- Brano di lettura -
::::::::::

La rivincita delle sfigate
L’esordio alla regia di Olivia Wilde è un teen drama che prova finalmente a scrollarsi di dosso tutti gli stereotipi del genere nel ritrarre il percorso di crescita di due adolescenti all’ultimo anno di liceo.
Il teen drama è notoriamente uno dei generi più fortunati degli ultimi anni, al cinema come in televisione. Dai classici The Breakfast Club o Mean Girls ai recenti PEN15 o Lady Bird. I personaggi che vediamo muoversi fra i corridoi e le aule dei licei statunitensi sono spesso brillanti e memorabili ma anche, altrettanto spesso, intrappolati in caratterizzazioni e dinamiche narrative usurate e stanche. I codici del teen drama prendono, così, troppo volentieri la forma di stereotipi che non lasciano alle storie abbastanza spazio di formarsi ed esprimersi impedendo al genere di evolvere.
A distanza di trentaquattro anni da The Breakfast Club le figure della ragazza popolare ma antipatica, dell’atleta stupido o della secchiona senza vita sociale sembrano, in molti casi, così indissociabili dal racconto di formazione liceale d’oltreoceano, cinematografico e televisivo, da rendere impossibile una scrittura che non si concentri su di loro, anche solo per rimetterli in discussione o capovolgerli.

::::::::::

- Dati di partenza -
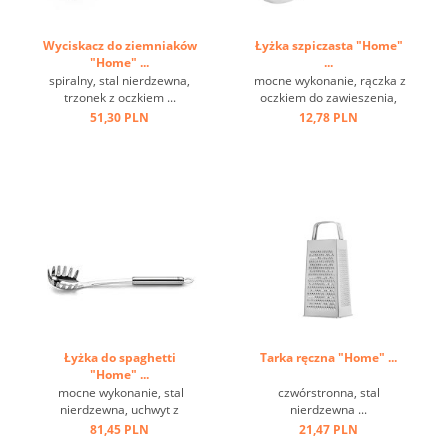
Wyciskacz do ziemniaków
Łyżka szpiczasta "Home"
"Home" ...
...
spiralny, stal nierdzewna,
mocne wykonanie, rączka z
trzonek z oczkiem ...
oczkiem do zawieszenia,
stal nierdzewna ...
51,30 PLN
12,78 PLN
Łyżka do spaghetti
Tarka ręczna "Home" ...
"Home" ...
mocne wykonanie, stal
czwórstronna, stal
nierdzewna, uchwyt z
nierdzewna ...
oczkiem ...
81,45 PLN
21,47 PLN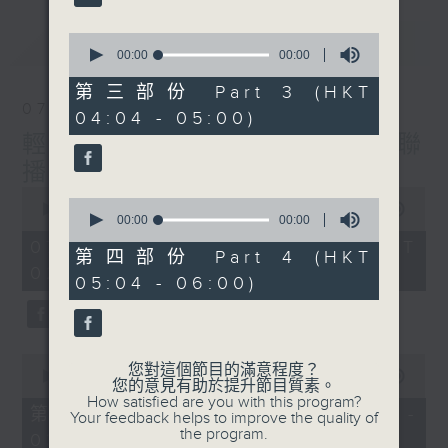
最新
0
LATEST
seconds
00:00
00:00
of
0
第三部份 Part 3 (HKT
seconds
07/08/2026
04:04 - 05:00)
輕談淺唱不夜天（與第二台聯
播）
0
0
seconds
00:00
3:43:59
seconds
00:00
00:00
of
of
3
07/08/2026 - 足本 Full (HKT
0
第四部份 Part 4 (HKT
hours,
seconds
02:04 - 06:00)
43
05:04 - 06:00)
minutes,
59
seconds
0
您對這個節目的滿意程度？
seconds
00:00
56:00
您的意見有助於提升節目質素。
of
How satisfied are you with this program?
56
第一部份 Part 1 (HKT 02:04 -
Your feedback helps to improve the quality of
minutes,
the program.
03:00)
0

::::::::::

Prosegui il brano sul teen drama a partire dall'ultima frase riportata. Questi dati provengono da un'altra fonte.

Anche il film di Olivia Wilde (regia) e Katie Silberman (sceneggiatura) inizia mettendoci di fronte ad un gruppo di personaggi dai tratti ben noti, funzionali a descrivere il contesto in cui si muovono le migliori amiche Molly (Beanie Feldstein) e Amy (Kaitlyn Dever), le due protagoniste di La rivincita delle sfigate (triste adattamento dell’originale Booksmart). Le due ragazze hanno scelto di concentrarsi sugli studi e sulle ambizioni future rinunciando a frequentare i compagni di classe al fuori delle attività scolastiche, e rifiutandosi di far esperienza di quella parte della vita adolescenziale fatta di socialità, alcool, droghe, sesso, beer-pong e house parties, perché giudicata non degna di conoscenza o, perlomeno, non produttrice di conoscenza utile.
Tuttavia l’appiattimento e la polarità iniziale vengono man mano disciolti da un film che rimette in discussione se stesso e le proprie premesse di genere servendosi delle proprie protagoniste e della loro storia. Alla vigilia della consegna dei diplomi, le due booksmart si rendono conto dell’importanza delle limitazioni che si sono auto-imposte negli anni e decidono di condensare in una notte tutte le esperienze mancate in passato. Il film svela allora la sua struttura di rocambolesca rincorsa dell’esperienza fondatrice e trasformatrice, del cambiamento, che prende le sembianze di una festa in casa del più popolare ragazzo del liceo.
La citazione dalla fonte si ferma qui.